> _Your assignment_: Please reproduce the entries below exactly, leaving the pictures out.

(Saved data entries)
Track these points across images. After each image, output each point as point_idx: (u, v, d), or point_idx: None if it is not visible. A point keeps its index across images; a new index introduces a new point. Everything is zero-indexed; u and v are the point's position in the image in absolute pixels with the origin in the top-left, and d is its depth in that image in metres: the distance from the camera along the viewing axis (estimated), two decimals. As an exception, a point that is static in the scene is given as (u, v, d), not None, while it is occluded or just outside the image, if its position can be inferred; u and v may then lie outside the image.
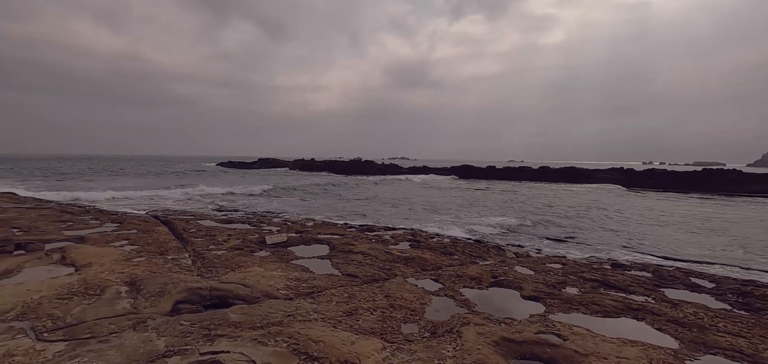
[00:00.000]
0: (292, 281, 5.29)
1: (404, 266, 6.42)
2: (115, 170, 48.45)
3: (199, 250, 7.42)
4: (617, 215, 16.16)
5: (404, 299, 4.49)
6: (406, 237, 9.15)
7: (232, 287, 4.79)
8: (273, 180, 37.20)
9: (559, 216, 15.42)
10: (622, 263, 6.83)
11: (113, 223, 10.42)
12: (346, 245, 7.79)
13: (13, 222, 10.01)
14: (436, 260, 6.87)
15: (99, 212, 12.54)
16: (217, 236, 8.62)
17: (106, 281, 4.71)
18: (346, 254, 7.03)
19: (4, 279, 5.38)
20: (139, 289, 4.34)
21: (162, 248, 7.40)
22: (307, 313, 3.95)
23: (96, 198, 18.05)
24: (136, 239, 8.16)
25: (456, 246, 8.04)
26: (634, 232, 12.06)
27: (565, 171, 41.09)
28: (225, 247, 7.70)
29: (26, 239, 8.00)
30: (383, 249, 7.39)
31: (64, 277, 5.15)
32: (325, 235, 9.03)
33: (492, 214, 15.33)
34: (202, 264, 6.40)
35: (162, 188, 24.55)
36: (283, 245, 8.00)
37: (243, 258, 6.74)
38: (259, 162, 69.27)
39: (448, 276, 5.66)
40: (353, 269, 6.11)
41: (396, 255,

> _Response to this task_:
Track these points across images. After each image, output each point as point_idx: (u, v, d), or point_idx: None if it is not visible. A point keeps its index across images; a new index introduces a new point. Everything is zero-indexed; u and v are the point's position in the image in absolute pixels with the origin in the top-left, and d is its depth in that image in metres: the distance from the camera along the viewing axis (estimated), two decimals. As an exception, a point that is static in the scene is given as (u, v, d), not None, while it is occluded or just outside the image, if its position can be inferred; u and v may then lie outside the image.
[00:00.000]
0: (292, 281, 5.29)
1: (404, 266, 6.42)
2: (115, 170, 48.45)
3: (199, 250, 7.42)
4: (617, 215, 16.16)
5: (404, 299, 4.49)
6: (406, 237, 9.15)
7: (232, 287, 4.79)
8: (273, 180, 37.20)
9: (559, 216, 15.42)
10: (622, 263, 6.83)
11: (113, 223, 10.42)
12: (346, 245, 7.79)
13: (13, 222, 10.01)
14: (436, 260, 6.87)
15: (99, 212, 12.54)
16: (217, 236, 8.62)
17: (106, 281, 4.71)
18: (346, 254, 7.03)
19: (4, 279, 5.38)
20: (139, 289, 4.34)
21: (162, 248, 7.40)
22: (307, 313, 3.95)
23: (96, 198, 18.05)
24: (136, 239, 8.16)
25: (456, 246, 8.04)
26: (634, 232, 12.06)
27: (565, 171, 41.09)
28: (225, 247, 7.70)
29: (26, 239, 8.00)
30: (383, 249, 7.39)
31: (64, 277, 5.15)
32: (325, 235, 9.03)
33: (492, 214, 15.33)
34: (202, 264, 6.40)
35: (162, 188, 24.55)
36: (283, 245, 8.00)
37: (243, 258, 6.74)
38: (259, 162, 69.27)
39: (448, 276, 5.66)
40: (353, 269, 6.11)
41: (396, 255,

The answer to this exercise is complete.